◆ **WHAT YOU HAVE TO DO**
Using the records below, filter out every line that lacks "Romaniacs" and copy the rest.

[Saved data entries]
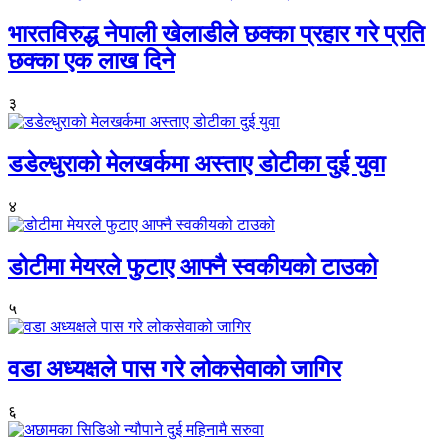
भारतविरुद्ध नेपाली खेलाडीले छक्का प्रहार गरे प्रति
छक्का एक लाख दिने
३
डडेल्धुराको मेलखर्कमा अस्ताए डोटीका दुई युवा
४
डोटीमा मेयरले फुटाए आफ्नै स्वकीयको टाउको
५
वडा अध्यक्षले पास गरे लोकसेवाको जागिर
६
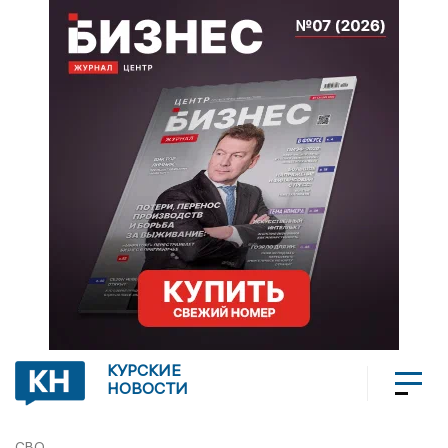
КУРСКИЕ
НОВОСТИ
СВО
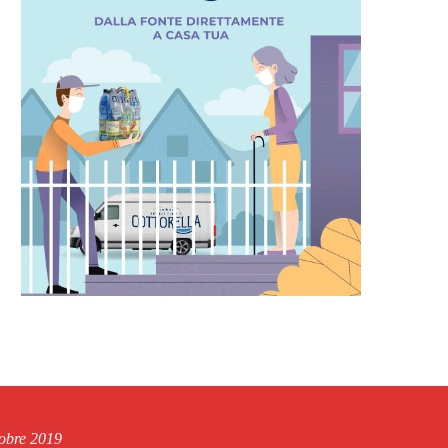
tobre 2019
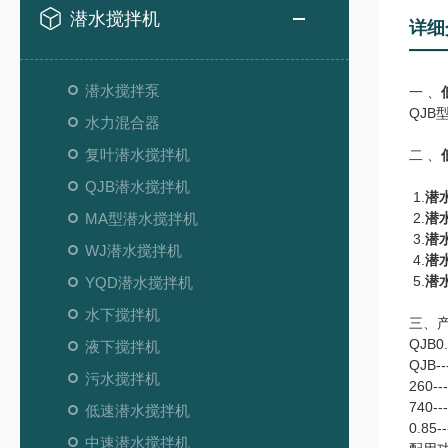
潜水搅拌机
详细
潜水搅拌泵
一 、
QJB
水力混合器
复叶潜水搅拌机
二 、
QJB潜水搅拌机
1.
潜
MA型潜水搅拌机
2.
潜
3.
潜
WJ潜水搅拌机
4.
潜
5.
潜
YQD潜水搅拌机
水下搅拌机
三、
QJB0.
液下搅拌机
QJB
污水搅拌机
260-
740-
低速潜水搅拌机
0.85
中速潜水搅拌机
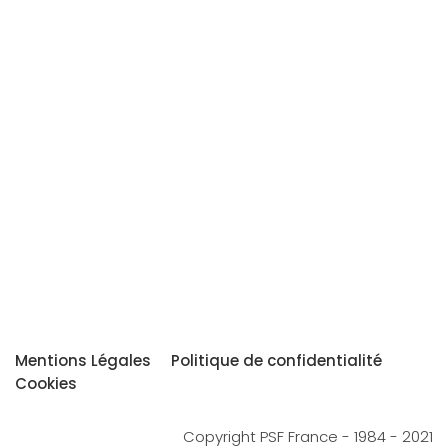
Mentions Légales
Politique de confidentialité
Cookies
Copyright PSF France - 1984 - 2021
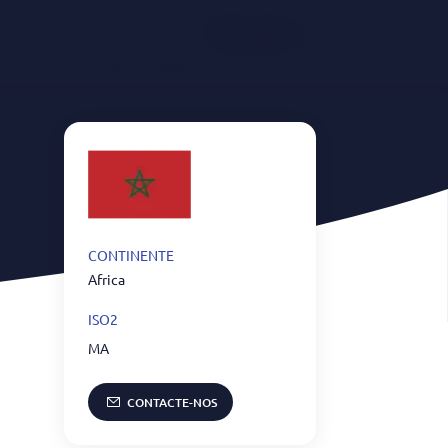
Português
Equipa
Sobre Nós
Contactos
CONTINENTE
Africa
ISO2
MA
CONTACTE-NOS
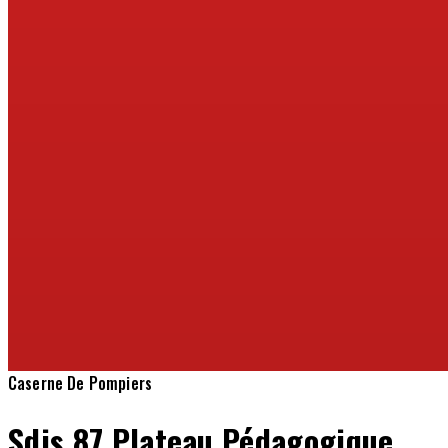
Caserne De Pompiers
Sdis 87 Plateau Pédagogique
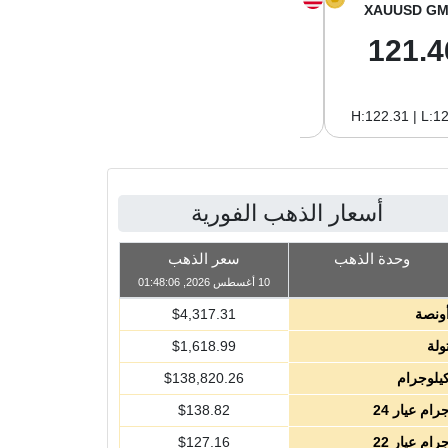
XAGUSD GM
XAGUSD OZ
XAUUSD GM
2.04
63.30
121.4
H:2.06 | L:2.02
H:64.01 | L:62.97
H:122.31 | L:1
أسعار الذهب الفورية
وحدة الذهب
سعر الذهب
10 أغسطس 2026, 01:48:06
ونصة
4,317.31
$
ولة
1,618.99
$
يلوجرام
138,820.26
$
رام عيار 24
138.82
$
رام عيار 22
127.16
$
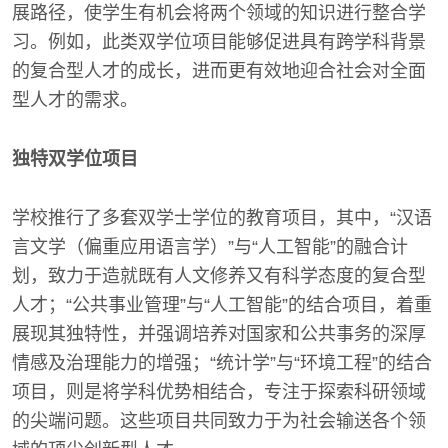
展路径，使学生有机会将两个领域的知识进行整合学
习。例如，此类双学位项目能够促进具有跨学科背景
的复合型人才的成长，进而更有效地迎合社会对全面
型人才的需求。
独特双学位项目
学校推行了多套双学士学位的教育项目，其中，“汉语
言文学（偏重应用语言学）”与“人工智能”的融合计
划，致力于造就既有人文修养又有科学态度的复合型
人才；“公共事业管理”与“人工智能”的结合项目，着重
展现其独特性，并强调培养对国家和公共事务的深厚
情感及治理能力的增强；“统计学”与“环境工程”的结合
项目，则是将学科优势相结合，专注于探索科研领域
的尖端问题。这些项目共同致力于为社会输送各个领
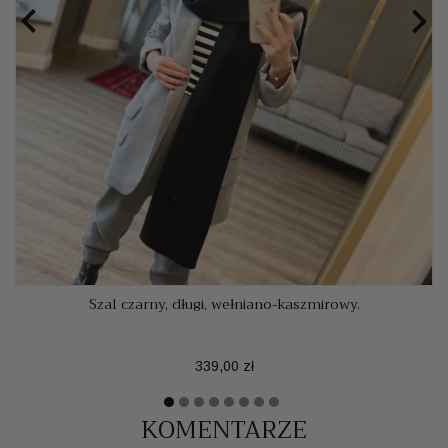


Szal czarny, długi, wełniano-kaszmirowy.
Cena
339,00 zł
KOMENTARZE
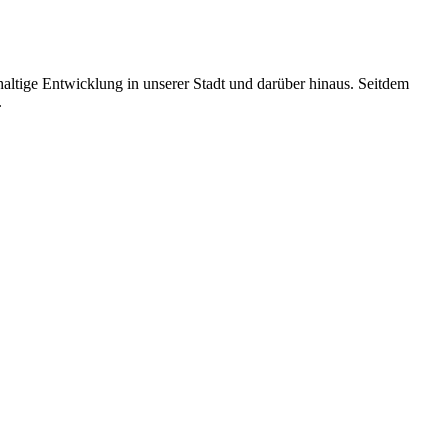
altige Entwicklung in unserer Stadt und darüber hinaus. Seitdem
.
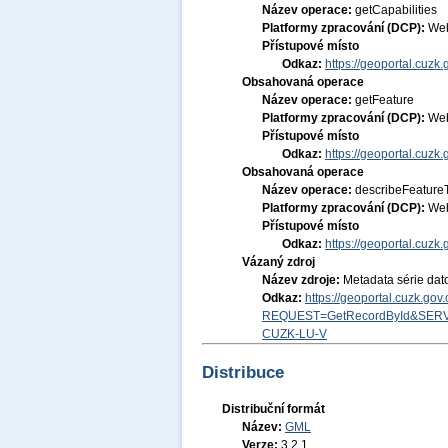
Název operace:
getCapabilities
Platformy zpracování (DCP):
Web
Přístupové místo
Odkaz:
https://geoportal.cuzk.
Obsahovaná operace
Název operace:
getFeature
Platformy zpracování (DCP):
Web
Přístupové místo
Odkaz:
https://geoportal.cuzk.
Obsahovaná operace
Název operace:
describeFeature
Platformy zpracování (DCP):
Web
Přístupové místo
Odkaz:
https://geoportal.cuzk.
Vázaný zdroj
Název zdroje:
Metadata série dat
Odkaz:
https://geoportal.cuzk.go
REQUEST=GetRecordById&SERV
CUZK-LU-V
Distribuce
Distribuční formát
Název:
GML
Verze:
3.2.1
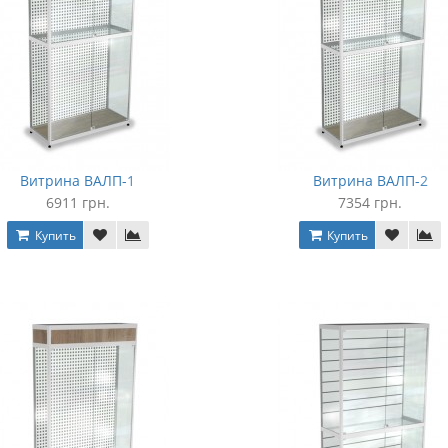
Витрина ВАЛП-1
Витрина ВАЛП-2
6911 грн.
7354 грн.
Купить
Купить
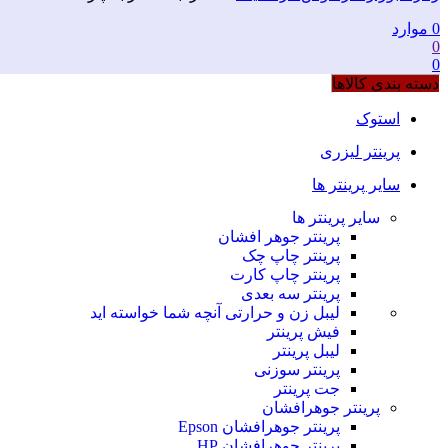
0
موارد
0
0
دسته بندی کالاها
استوک
پرینتر لیزری
سایر پرینتر ها
سایر پرینتر ها
پرینتر جوهر افشان
پرینتر چاپ چک
پرینتر چاپ کارت
پرینتر سه بعدی
لیبل زن و حرارتی
آنچه شما خواسته اید
فیش پرینتر
لیبل پرینتر
پرینتر سوزنی
جت پرینتر
پرینتر جوهرافشان
پرینتر جوهرافشان Epson
پرینتر جوهرافشان HP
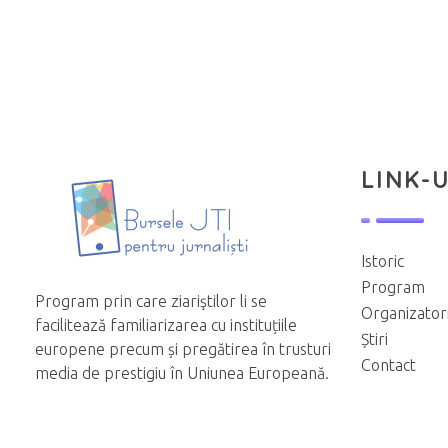
LINK-U
Istoric
Program
Program prin care ziariştilor li se
Organizator
facilitează familiarizarea cu instituțiile
Știri
europene precum și pregătirea în trusturi
Contact
media de prestigiu în Uniunea Europeană.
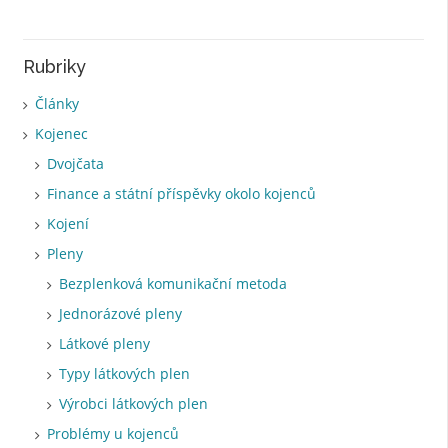
Rubriky
Články
Kojenec
Dvojčata
Finance a státní příspěvky okolo kojenců
Kojení
Pleny
Bezplenková komunikační metoda
Jednorázové pleny
Látkové pleny
Typy látkových plen
Výrobci látkových plen
Problémy u kojenců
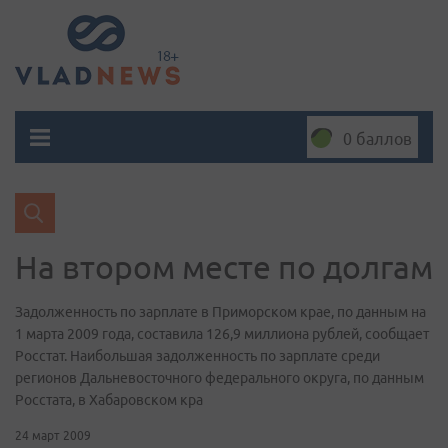
0 баллов
На втором месте по долгам
Задолженность по зарплате в Приморском крае, по данным на
1 марта 2009 года, составила 126,9 миллиона рублей, сообщает
Росстат. Наибольшая задолженность по зарплате среди
регионов Дальневосточного федерального округа, по данным
Росстата, в Хабаровском кра
24 март 2009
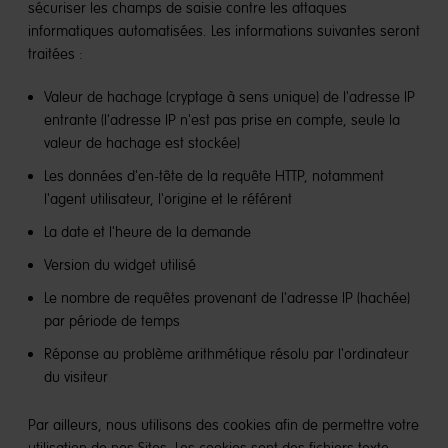
sécuriser les champs de saisie contre les attaques
informatiques automatisées. Les informations suivantes seront
traitées :
Valeur de hachage (cryptage à sens unique) de l'adresse IP
entrante (l'adresse IP n'est pas prise en compte, seule la
valeur de hachage est stockée)
Les données d'en-tête de la requête HTTP, notamment
l'agent utilisateur, l'origine et le référent
La date et l'heure de la demande
Version du widget utilisé
Le nombre de requêtes provenant de l'adresse IP (hachée)
par période de temps
Réponse au problème arithmétique résolu par l'ordinateur
du visiteur
Par ailleurs, nous utilisons des cookies afin de permettre votre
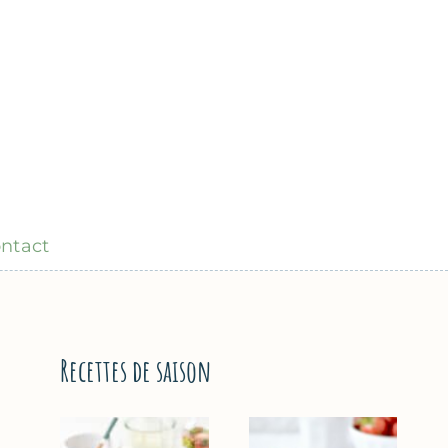
ntact
Recettes de saison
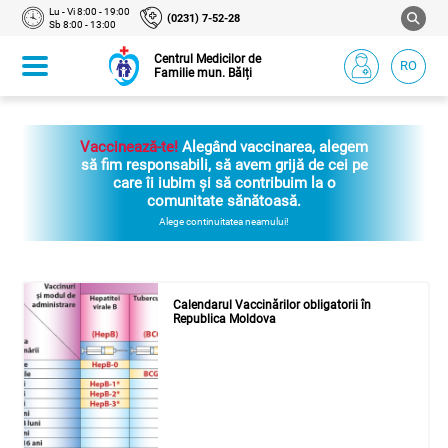
Lu - Vi 8:00 - 19:00
(0231) 7-52-28
Sb 8:00 - 13:00
Centrul Medicilor de
RO
Familie mun. Bălți
Vaccinează-te!
Alegând vaccinarea, alegem
să fim responsabili, să avem grijă de cei pe
care îi iubim și să contribuim la o
comunitate sănătoasă.
Alege continuitatea neamului!
Calendarul Vaccinărilor obligatorii în
Republica Moldova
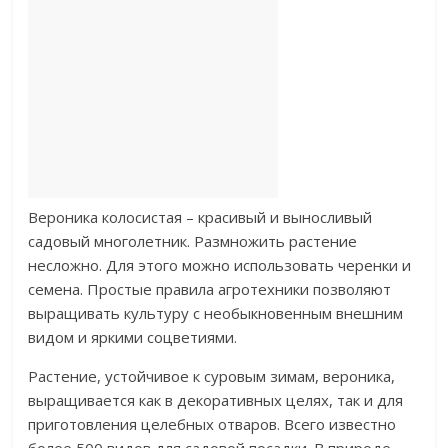
Вероника колосистая – красивый и выносливый
садовый многолетник. Размножить растение
несложно. Для этого можно использовать черенки и
семена. Простые правила агротехники позволяют
выращивать культуру с необыкновенным внешним
видом и яркими соцветиями.
Растение, устойчивое к суровым зимам, вероника,
выращивается как в декоративных целях, так и для
приготовления целебных отваров. Всего известно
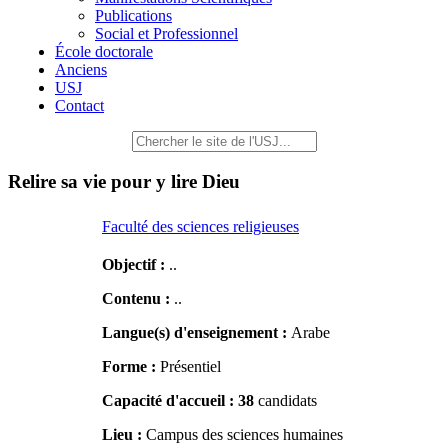
Publications
Social et Professionnel
École doctorale
Anciens
USJ
Contact
Relire sa vie pour y lire Dieu
Faculté des sciences religieuses
Objectif :
..
Contenu :
..
Langue(s) d'enseignement :
Arabe
Forme :
Présentiel
Capacité d'accueil :
38
candidats
Lieu :
Campus des sciences humaines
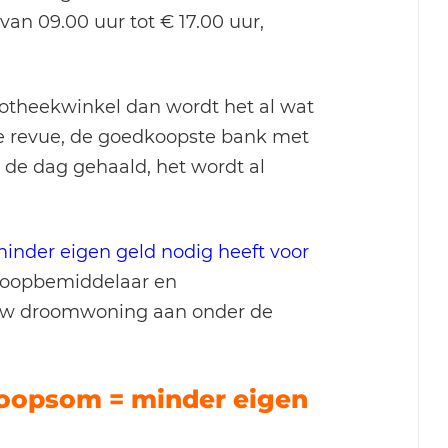
an 09.00 uur tot € 17.00 uur,
otheekwinkel dan wordt het al wat
de revue, de goedkoopste bank met
 de dag gehaald, het wordt al
inder eigen geld nodig heeft voor
koopbemiddelaar en
 uw droomwoning aan onder de
oopsom = minder eigen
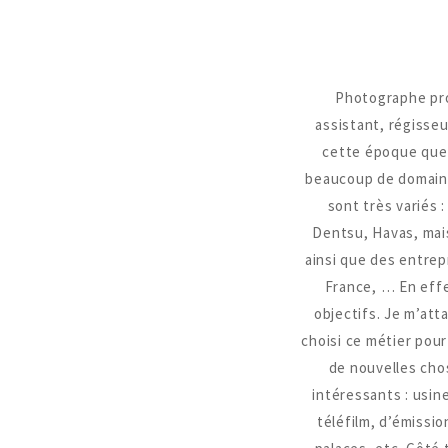
Photographe prof
assistant, régisseu
cette époque que j
beaucoup de domaines
sont très variés
Dentsu, Havas, mais
ainsi que des entrep
France, … En effe
objectifs. Je m’atta
choisi ce métier pou
de nouvelles chos
intéressants : usin
téléfilm, d’émissio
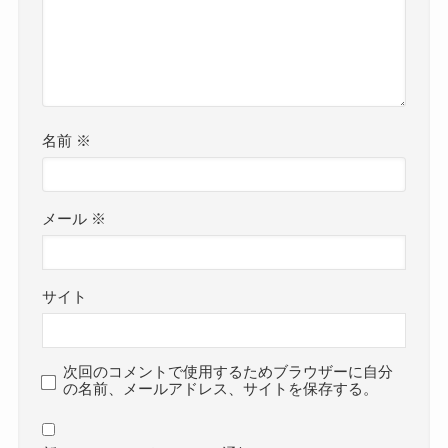
名前
※
メール
※
サイト
次回のコメントで使用するためブラウザーに自分
の名前、メールアドレス、サイトを保存する。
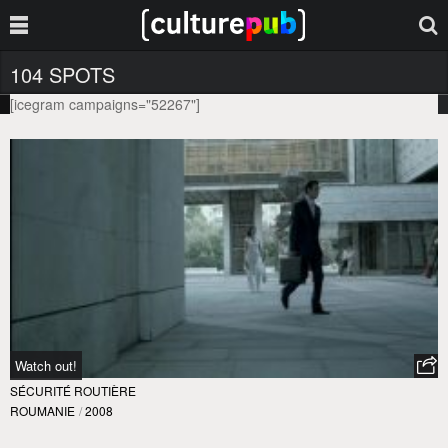
104 SPOTS
[icegram campaigns="52267"]
Watch out!
SÉCURITÉ ROUTIÈRE
ROUMANIE
/
2008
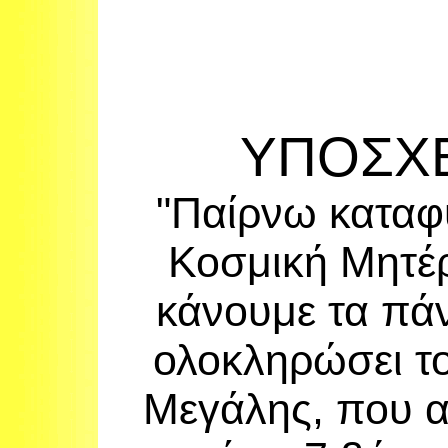
ΥΠΟΣΧ
"Παίρνω
καταφ
Κοσμική
Μητέρ
κάνουμε
τα πάν
ολοκληρώσει
τ
Μεγάλης
,
που α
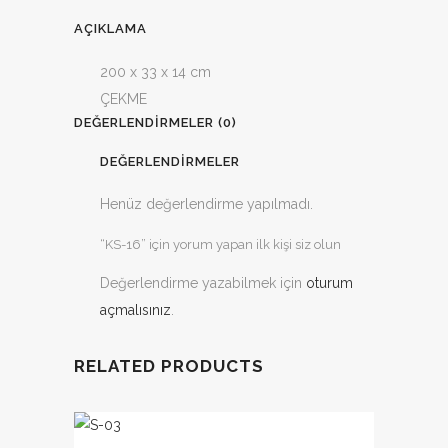
AÇIKLAMA
200 x 33 x 14 cm
ÇEKME
DEĞERLENDIRMELER (0)
DEĞERLENDIRMELER
Henüz değerlendirme yapılmadı.
“KS-16” için yorum yapan ilk kişi siz olun
Değerlendirme yazabilmek için
oturum
açmalısınız
.
RELATED PRODUCTS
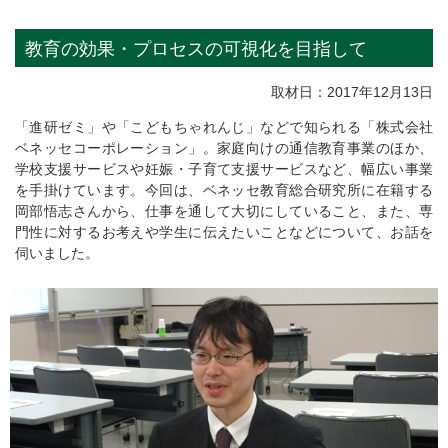
教育の効果・プロセスの可視化を目指して
取材日：2017年12月13日
「進研ゼミ」や「こどもちゃれんじ」などで知られる「株式会社
ベネッセコーポレーション」。家庭向けの通信教育事業のほか、
学校支援サービスや妊娠・子育て支援サービスなど、幅広い事業
を手掛けています。今回は、ベネッセ教育総合研究所に在籍する
岡部悟志さんから、仕事を通して大切にしていること、また、専
門性に対するお考えや学生に伝えたいことなどについて、お話を
伺いました。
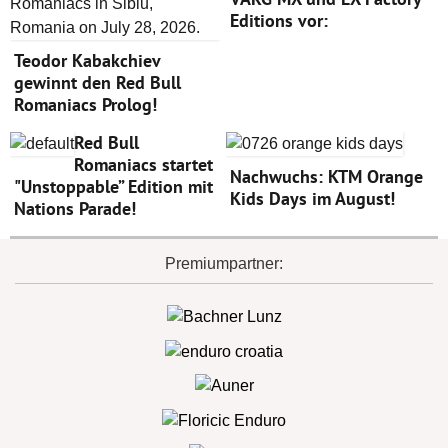
Editions vor:
Teodor Kabakchiev
gewinnt den Red Bull
Romaniacs Prolog!
Red Bull
Romaniacs startet
Nachwuchs: KTM Orange
"Unstoppable” Edition mit
Kids Days im August!
Nations Parade!
Premiumpartner:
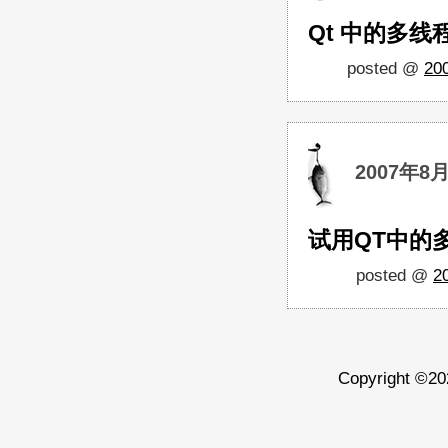
Qt 中的多线程
posted @
20
2007年8
试用QT中的
posted @
2
Copyright ©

◆ **RESPONSE TO THE EXERCISE**
Romaniacs Prolog!
Romaniacs startet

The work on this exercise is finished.